● Source text:
═══

The superior court concluded that “[t]here was never an agreement to raise the rent from $3,000 to $5,000” and backed this conclusion with three factual findings. Baker contests each of these findings.

First, the court found that Baker was not in a position to unilaterally change the terms of the contract:

[Baker] recognized that, from his perspective, the terms were not a good deal financially․ However, his attempts to make changes were contrary to the written terms of the Purchase Agreement and the Commercial Sublease, which together gave Ryan Air the option in its sole discretion to continue making rental payments of $3,000 per month and to have those payments applied to the purchase price.

This finding is not clearly erroneous. The court accurately summarized the rent payment and purchase option provisions of the Purchase and Sublease Agreements. And Baker testified that he unilaterally requested an increase in rent payments and demanded that rents no longer apply to the purchase price. He later admitted on cross-examination that he provided no consideration for this requested modification.

═══

(Dataset items)
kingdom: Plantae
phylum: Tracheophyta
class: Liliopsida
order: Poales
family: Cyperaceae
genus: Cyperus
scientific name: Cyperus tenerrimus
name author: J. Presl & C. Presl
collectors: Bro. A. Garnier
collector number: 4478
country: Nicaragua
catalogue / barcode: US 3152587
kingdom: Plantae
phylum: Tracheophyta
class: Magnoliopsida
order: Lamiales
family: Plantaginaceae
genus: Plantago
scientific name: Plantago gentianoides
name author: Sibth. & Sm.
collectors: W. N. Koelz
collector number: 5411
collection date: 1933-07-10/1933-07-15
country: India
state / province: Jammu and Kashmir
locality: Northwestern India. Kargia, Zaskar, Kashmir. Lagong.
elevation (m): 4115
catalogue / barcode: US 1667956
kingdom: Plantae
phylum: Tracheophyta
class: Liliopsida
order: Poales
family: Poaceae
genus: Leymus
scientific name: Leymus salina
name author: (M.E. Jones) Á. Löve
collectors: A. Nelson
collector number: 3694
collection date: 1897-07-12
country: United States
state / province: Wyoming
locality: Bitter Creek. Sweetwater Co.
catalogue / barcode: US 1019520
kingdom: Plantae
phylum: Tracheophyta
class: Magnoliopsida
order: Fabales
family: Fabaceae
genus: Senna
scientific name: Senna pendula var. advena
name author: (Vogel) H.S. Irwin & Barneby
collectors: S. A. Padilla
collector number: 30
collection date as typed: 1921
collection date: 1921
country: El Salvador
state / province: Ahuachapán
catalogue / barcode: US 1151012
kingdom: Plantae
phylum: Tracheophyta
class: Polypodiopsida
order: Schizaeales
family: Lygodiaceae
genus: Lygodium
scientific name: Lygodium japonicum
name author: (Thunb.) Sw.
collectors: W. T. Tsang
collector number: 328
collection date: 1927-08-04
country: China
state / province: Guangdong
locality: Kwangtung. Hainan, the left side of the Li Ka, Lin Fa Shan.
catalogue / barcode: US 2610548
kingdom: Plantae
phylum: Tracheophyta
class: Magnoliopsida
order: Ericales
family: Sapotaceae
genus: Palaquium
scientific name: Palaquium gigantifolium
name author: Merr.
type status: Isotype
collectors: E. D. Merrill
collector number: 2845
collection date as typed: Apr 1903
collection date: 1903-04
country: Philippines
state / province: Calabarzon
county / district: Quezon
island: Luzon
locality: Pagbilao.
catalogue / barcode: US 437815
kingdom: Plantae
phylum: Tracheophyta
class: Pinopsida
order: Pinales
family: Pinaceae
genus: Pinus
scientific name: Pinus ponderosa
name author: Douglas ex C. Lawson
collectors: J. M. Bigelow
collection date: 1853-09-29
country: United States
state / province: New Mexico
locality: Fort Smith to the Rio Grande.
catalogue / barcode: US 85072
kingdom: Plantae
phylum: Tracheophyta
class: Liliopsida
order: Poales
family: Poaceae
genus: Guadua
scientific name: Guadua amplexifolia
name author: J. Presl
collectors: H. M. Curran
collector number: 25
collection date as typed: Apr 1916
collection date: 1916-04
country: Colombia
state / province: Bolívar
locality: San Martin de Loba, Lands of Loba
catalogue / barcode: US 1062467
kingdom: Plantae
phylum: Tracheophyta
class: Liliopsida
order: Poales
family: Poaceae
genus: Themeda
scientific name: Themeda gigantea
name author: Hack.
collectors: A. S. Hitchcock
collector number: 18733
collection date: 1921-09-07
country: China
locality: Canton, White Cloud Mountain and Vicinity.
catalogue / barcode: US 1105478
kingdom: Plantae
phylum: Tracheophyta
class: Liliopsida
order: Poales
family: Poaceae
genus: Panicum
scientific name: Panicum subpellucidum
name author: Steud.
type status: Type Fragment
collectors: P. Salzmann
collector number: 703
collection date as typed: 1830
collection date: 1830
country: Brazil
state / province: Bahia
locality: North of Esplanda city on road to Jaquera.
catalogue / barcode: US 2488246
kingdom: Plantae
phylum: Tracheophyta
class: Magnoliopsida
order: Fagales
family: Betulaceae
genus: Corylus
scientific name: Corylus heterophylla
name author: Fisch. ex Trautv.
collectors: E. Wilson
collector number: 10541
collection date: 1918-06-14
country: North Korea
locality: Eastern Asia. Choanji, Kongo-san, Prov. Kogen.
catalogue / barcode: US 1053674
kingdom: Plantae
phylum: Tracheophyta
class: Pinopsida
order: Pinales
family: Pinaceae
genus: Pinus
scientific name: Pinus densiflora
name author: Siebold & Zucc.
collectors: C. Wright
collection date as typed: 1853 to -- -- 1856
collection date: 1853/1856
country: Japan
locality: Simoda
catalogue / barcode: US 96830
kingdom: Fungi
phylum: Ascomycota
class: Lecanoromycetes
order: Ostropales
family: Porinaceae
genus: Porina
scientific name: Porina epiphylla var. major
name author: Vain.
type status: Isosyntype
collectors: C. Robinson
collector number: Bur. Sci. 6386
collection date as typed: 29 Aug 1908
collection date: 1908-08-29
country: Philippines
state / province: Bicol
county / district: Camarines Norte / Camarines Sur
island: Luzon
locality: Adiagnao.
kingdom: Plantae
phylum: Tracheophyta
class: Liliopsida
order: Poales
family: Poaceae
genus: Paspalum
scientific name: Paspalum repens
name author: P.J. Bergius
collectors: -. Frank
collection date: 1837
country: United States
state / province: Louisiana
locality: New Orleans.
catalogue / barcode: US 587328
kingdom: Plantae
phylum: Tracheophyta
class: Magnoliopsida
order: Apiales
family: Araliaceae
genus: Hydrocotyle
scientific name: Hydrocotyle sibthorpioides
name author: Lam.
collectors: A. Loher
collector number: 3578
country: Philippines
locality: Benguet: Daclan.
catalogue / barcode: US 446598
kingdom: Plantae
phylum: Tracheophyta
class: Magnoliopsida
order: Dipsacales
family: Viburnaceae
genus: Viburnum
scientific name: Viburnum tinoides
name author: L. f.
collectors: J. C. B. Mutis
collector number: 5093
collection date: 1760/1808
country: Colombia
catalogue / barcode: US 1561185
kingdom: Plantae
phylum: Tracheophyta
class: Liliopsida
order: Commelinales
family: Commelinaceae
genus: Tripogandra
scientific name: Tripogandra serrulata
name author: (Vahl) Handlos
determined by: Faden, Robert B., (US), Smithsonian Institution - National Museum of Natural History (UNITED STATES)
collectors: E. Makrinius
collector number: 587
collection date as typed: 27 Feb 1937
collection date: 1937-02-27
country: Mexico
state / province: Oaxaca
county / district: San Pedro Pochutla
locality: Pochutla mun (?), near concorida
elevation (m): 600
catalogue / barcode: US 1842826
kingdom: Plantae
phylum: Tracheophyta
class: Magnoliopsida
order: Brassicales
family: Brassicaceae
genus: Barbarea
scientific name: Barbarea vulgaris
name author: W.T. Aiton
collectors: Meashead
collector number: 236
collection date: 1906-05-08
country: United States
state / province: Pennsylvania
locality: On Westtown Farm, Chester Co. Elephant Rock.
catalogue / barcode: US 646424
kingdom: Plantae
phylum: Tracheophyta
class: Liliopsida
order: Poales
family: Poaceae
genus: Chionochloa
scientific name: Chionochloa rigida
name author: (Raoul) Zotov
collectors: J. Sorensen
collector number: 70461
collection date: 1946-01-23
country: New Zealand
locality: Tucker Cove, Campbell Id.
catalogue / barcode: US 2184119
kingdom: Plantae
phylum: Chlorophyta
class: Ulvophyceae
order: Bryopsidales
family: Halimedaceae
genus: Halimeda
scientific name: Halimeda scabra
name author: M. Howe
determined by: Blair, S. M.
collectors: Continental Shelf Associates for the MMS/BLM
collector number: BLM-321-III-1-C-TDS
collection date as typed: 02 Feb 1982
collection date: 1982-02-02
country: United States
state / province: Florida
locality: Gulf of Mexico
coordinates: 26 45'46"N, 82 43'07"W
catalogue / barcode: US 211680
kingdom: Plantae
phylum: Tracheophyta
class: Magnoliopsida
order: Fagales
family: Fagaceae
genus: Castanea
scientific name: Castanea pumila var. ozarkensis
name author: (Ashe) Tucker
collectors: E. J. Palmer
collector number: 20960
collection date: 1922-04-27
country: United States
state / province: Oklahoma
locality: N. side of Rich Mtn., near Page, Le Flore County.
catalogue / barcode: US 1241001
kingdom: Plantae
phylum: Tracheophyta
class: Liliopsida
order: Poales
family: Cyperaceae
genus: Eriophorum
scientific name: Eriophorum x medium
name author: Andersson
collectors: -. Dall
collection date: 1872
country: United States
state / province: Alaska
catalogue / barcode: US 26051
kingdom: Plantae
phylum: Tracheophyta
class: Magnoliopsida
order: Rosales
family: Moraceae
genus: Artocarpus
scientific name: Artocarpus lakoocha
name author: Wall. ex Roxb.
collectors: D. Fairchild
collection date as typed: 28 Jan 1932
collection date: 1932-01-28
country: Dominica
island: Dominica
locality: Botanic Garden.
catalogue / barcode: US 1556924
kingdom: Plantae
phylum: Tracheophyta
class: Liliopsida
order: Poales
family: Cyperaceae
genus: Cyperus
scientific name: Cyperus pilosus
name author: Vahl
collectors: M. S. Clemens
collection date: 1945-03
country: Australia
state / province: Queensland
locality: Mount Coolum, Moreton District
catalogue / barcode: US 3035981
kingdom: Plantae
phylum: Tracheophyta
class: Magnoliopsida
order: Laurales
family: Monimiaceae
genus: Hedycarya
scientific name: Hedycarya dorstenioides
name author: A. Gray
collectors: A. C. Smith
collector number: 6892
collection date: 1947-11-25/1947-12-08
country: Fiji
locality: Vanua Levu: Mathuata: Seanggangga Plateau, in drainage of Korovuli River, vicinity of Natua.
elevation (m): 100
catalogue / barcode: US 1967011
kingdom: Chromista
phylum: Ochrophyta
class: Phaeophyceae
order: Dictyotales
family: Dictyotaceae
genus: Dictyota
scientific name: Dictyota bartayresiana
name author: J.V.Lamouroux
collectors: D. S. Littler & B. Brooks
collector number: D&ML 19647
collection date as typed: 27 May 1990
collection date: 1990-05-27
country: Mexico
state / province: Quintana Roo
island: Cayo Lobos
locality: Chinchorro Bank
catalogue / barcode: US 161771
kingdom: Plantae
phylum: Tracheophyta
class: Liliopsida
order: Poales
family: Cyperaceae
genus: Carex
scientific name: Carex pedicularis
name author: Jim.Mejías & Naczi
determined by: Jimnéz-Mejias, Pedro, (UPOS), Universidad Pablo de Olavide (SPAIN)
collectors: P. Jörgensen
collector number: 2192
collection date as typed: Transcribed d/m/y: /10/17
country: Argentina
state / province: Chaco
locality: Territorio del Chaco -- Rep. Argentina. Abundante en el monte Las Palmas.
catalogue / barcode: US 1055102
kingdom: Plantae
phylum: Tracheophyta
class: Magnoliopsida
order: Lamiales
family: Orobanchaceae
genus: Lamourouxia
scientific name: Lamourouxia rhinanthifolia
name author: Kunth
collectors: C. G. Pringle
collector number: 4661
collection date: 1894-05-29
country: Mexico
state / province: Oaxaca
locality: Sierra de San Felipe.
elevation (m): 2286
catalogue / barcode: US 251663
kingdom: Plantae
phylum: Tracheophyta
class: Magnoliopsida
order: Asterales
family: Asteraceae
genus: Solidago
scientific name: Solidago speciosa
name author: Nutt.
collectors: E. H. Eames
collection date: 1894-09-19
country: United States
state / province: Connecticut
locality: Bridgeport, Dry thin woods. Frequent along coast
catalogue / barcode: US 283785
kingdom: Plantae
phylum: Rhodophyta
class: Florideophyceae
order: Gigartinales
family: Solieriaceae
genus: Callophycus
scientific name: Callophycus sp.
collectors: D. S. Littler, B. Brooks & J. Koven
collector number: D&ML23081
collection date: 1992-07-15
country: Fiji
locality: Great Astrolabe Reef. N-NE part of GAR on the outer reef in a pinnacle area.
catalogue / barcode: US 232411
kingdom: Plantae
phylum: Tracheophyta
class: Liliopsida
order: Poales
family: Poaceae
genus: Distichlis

═══

● Task instructions:
In the rent dispute passage, what did Baker admit on cross-examination?

● Reply to the task:
He admitted that he provided no consideration for his requested modification.